Mutations in the HER2 gene in lung tumors are a topic of growing interest in oncological research. HER2, also known as ERBB2, is an oncogene that encodes a tyrosine kinase receptor involved in the regulation of cell growth, differentiation, migration, and apoptosis [
148]. Although HER2 alterations are well documented in various types of cancers, such as breast carcinoma, their role in lung tumors has only recently started to emerge [
149]. HER2 mutations are relatively rare, found in approximately 1-3% of NSCLC, and are observed more frequently in adenocarcinomas compared to other NSCLC subtypes [
22,
148,
149,
150]. HER2 alterations in lung tumors can primarily manifest through two mechanisms: gene amplification and point mutations. Amplification of the HER2 gene leads to overexpression of the HER2 protein on the cell surface, promoting uncontrolled cell proliferation and tumor cell survival [
151,
152]. The point mutations described to date are insertions within a small stretch of exon 20 with A775_G776insYVMA insertion/duplication at the COOH-terminal end of the αC-helix; these can increase the receptor's enzymatic activity independently of ligand presence, leading to constant proliferative signaling [
151,
152,
153,
154]. HER2 mutations in lung tumors are predominantly observed in female, non-smoking patients and are often associated with an unfavorable prognosis [
150,
153,
155]. Patients with these mutations tend to present with more aggressive tumors and a less favorable response to standard therapies [
154,
155]. For this reason, it is necessary to further investigate HER2 mutations which, although rare, are emerging as mutations of particular interest, especially for the development and progression of adenocarcinoma. Further studies might indeed highlight HER2 as a promising and relevant therapeutic target.
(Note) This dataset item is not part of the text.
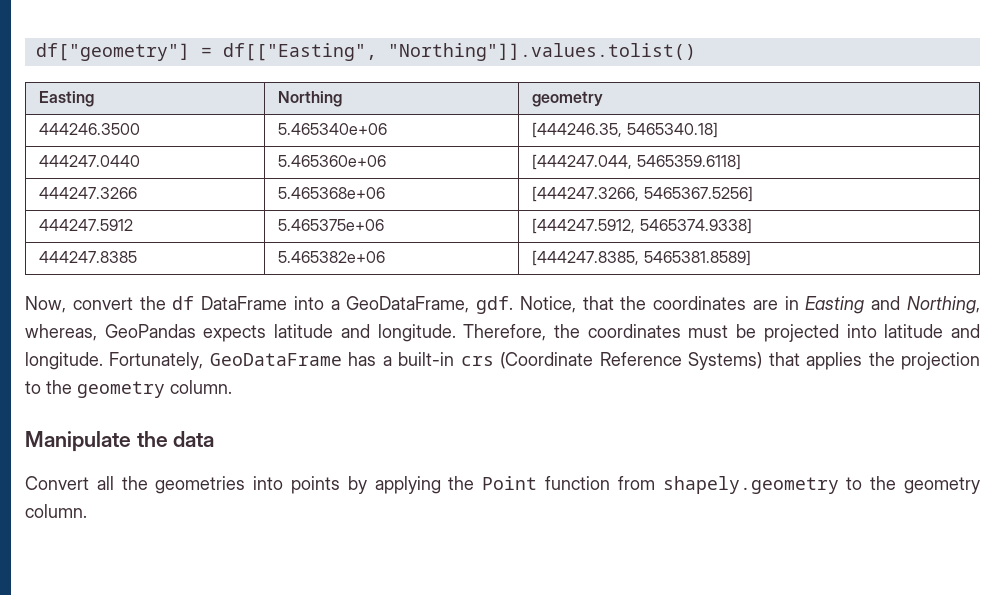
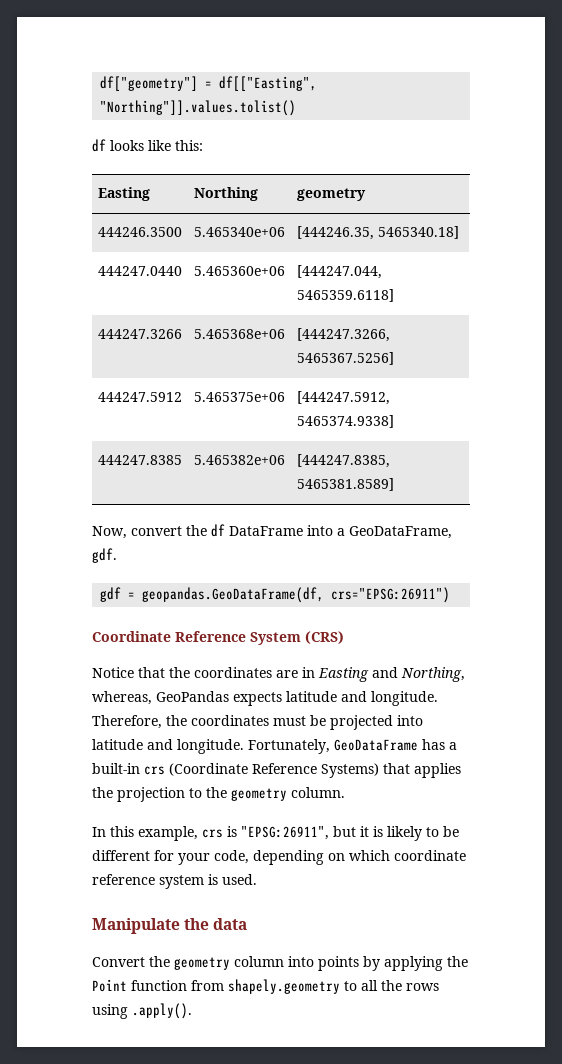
(696, 52) none -> [92,139,203,152] // df looks like this:
[519,296,576,313] Notice, -> [100,587,451,603] [92,631,344,645] [92,667,134,678] // gdf = geopandas.GeoDataFrame(df, crs="EPSG:26911") // Coordinate Reference System (CRS) // Notice
(232, 387) none -> [92,826,459,841] [92,850,466,865] [92,874,257,889] // In this example, crs is "EPSG:26911", but it is likely to be different for your code, depending on which coordinate reference system is used.
[96,476,246,494] all the geometries -> [149,956,284,970] the geometry column
[870,476,980,494] [25,504,87,518] the geometry column. -> [361,980,439,991] [92,1003,192,1019] all the rows using .apply().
Mutations in the STK11 gene, also known as LKB1, represent a tumor suppressor gene implicated in the autosomal dominant disorder that predisposes individuals to cancer known as Peutz-Jeghers syndrome (PJS) [
156]. Located on chromosome 19p13.3, the STK11 gene encodes a protein that functions as a kinase involved in the regulation of energy metabolism, cell growth, apoptosis, and cell polarity. Disruption of these processes is implicated in carcinogenesis. STK11 mutations have been identified as significant genetic events in various cancer types, notably within the context of NSCLC [
157,
158]. STK11 mutations are recorded in approximately 20-30% of NSCLC cases, with a higher prevalence in adenocarcinoma subtypes compared to squamous cell carcinomas, and they deactivate the LBK1 protein [
159]. LKB1 is a key regulator of the AMPK (AMP-activated protein kinase) pathway, a crucial pathway for cellular responses to energy metabolism and stress. It is one of the few known serine/threonine kinases to be inactivated, which implicates dysfunction of the AMPK pathway, leading to dysregulated cell growth and survival under energy-stress conditions [
160]. This contributes to the uncontrolled proliferation of cancer cells. STK11 mutations are often associated with a more aggressive tumor phenotype and a poorer prognosis [
161]. Additionally, STK11 mutations can influence therapeutic responses. For instance, tumors harboring STK11 mutations tend to exhibit intrinsic resistance to immune checkpoint inhibitors, such as anti-PD-1/PD-L1 antibodies [
161,
162,
163]. This resistance may be due to the decreased presence of tumor-infiltrating lymphocytes (TILs) and a less inflammatory tumor microenvironment, defined as a "cold" immunosuppressive microenvironment [
165,
166]. Despite the complexity and critical nature of STK11 mutations, ongoing research continues to explore the interactions between STK11 and other molecular pathways to identify additional therapeutic targets and optimize treatment combinations.